Lothar K. Friedrich sammelt historische Schreibmaschinen – ihn fasziniert vor allem das filigrane Innenleben. . Seit er in Rente ist, sammelt er solchen historischen Schreibgeräte. Mittlerweile zählt seine Sammlung 86 Stück. Besucher sind willkommen.

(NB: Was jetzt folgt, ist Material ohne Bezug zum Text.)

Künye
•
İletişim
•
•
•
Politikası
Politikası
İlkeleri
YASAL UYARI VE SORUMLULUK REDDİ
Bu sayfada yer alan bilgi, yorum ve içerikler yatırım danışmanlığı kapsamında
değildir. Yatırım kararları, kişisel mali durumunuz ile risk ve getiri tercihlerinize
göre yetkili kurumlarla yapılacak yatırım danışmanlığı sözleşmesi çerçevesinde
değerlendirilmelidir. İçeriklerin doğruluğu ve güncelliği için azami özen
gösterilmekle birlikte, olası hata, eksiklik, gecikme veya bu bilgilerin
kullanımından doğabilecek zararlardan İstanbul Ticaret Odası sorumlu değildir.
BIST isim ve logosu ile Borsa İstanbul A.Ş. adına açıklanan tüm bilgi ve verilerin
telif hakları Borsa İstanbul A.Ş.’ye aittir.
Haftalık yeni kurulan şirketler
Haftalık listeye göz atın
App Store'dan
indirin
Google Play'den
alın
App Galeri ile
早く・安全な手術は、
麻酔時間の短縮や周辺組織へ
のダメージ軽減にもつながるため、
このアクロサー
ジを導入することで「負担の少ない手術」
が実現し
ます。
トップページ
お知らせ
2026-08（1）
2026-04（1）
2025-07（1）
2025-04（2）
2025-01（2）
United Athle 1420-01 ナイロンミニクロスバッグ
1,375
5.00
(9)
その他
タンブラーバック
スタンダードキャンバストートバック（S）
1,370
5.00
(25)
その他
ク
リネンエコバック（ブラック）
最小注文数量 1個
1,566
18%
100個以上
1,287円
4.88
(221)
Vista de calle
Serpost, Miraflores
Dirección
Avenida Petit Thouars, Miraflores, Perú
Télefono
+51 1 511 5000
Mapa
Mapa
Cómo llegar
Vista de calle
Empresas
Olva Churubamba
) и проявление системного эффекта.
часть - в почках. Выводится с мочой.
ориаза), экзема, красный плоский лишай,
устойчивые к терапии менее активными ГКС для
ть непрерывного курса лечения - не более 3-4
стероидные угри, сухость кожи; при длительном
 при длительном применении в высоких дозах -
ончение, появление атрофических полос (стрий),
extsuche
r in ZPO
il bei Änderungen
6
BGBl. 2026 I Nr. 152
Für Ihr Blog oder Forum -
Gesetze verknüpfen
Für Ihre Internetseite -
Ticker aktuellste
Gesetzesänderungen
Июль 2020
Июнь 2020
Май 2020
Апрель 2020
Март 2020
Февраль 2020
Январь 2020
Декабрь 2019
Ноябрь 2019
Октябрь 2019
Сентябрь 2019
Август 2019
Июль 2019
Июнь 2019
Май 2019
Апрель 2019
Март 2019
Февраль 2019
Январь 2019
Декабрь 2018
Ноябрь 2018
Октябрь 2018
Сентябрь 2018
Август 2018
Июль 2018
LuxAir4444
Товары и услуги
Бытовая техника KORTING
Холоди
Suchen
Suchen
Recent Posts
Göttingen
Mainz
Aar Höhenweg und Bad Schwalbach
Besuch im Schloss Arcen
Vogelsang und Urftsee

Ludwigsburg – - Lothar K. Friedrich ist der Experte schlechthin in Sachen Schreibmaschine. 86 Exemplare besitzt er davon. In seinem neuen Buch „Schl@gfertige Typen“ erklärt er, wie das @ als altes kaufmännisches Zeichen eines Mönchs aus den Buchstaben a und d über den Atlantik in die Welt des Internets gelangte.
Herr Friedrich, die Frage muss man Ihnen einfach stellen: Verfügen Sie über Computer, Internetzugang und Mobiltelefon?
Ja, natürlich, keine Frage. Ich nutze alle modernen Medien. Auch Facebook. Dort kann man ein Video über meine Zusammenarbeit mit dem Zentrum für Kunst und Medientechnologie (ZKM) in Karlsruhe sehen. Dort war fast drei Monate eine Schreibmaschinen-Ausstellung zu sehen.
Vergangenheit trifft Moderne?
Ich denke eher, die Vergangenheit hat die Zukunft geprägt. Ohne Historie gibt es keine Zukunft. Das gilt auch für den Maschinenbau und die Feinwerkstechnik.
Warum fasziniert Sie die Technik an den alten Schreibmaschinen?
Ich habe Maschinenbautechnik und dann Maschinenbauingenieur studiert...
...da könnte man sich auch für wesentlich größere Maschinen begeistern.
Schon. Meine Begeisterung hängt aber damit zusammen, dass ich schon vor meiner Zeit als Fachredakteur geschrieben habe. Wenn ich bei Kunden war, habe ich meine Berichte nicht von Hand, sondern mit einer Schreibmaschine geschrieben.
Mit einer kleinen Reiseschreibmaschine?
Nein, mit einer uralten Torpedo. Die hat mich fasziniert. Dem Ludwigsburger Bahnhof gegenüber war ein Büromaschinenhändler, der sie verkaufte. Die Maschine war genauso alt wie ich, nämlich Jahrgang 1941. Ich habe einen ständigen Kampf mit der Maschine geführt, weil meine Gedanken schneller waren als meine zehn Finger.
Trauern Sie den alten Maschinen eigentlich nach?
Die Sympathie bezog sich nicht aufs Schreiben. Ich habe mir 1984 schnell ein ganz intelligentes elektrisches IBM-Schreibsystem gekauft.
Warum sammeln Sie dann die alten Maschinen?
Als Maschinenbauer interessiere ich mich für Kinematik, also die Lehre von den Bewegungsabläufen. Egal ob bei Bergwerksmaschinen oder bei den feinen kleinen Maschinen, bei deren Innenleben man dann von Feinwerkstechnik spricht. Es ist einfach grandios, was die Menschen sich ausgedacht haben. Es geht mir nicht nur um rückwärtsgewandte Nostalgie.